Task details: Leave out the pictures and restate every entry word for word.

Saved entries:
- Opening Delimiter -

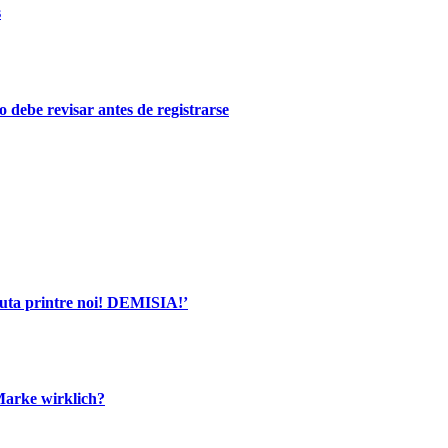
s
o debe revisar antes de registrarse
a printre noi! DEMISIA!’
Marke wirklich?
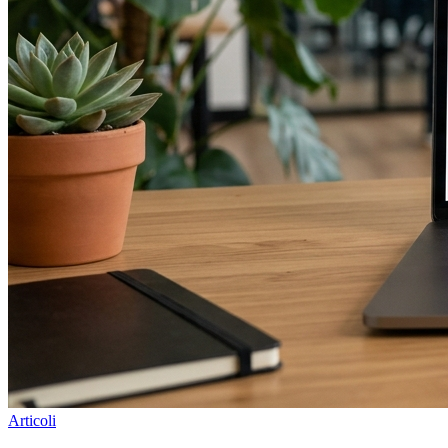
Articoli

- Closing Delimiter -

Solved problem:
s
o debe revisar antes de registrarse
a printre noi! DEMISIA!’
Marke wirklich?
Articoli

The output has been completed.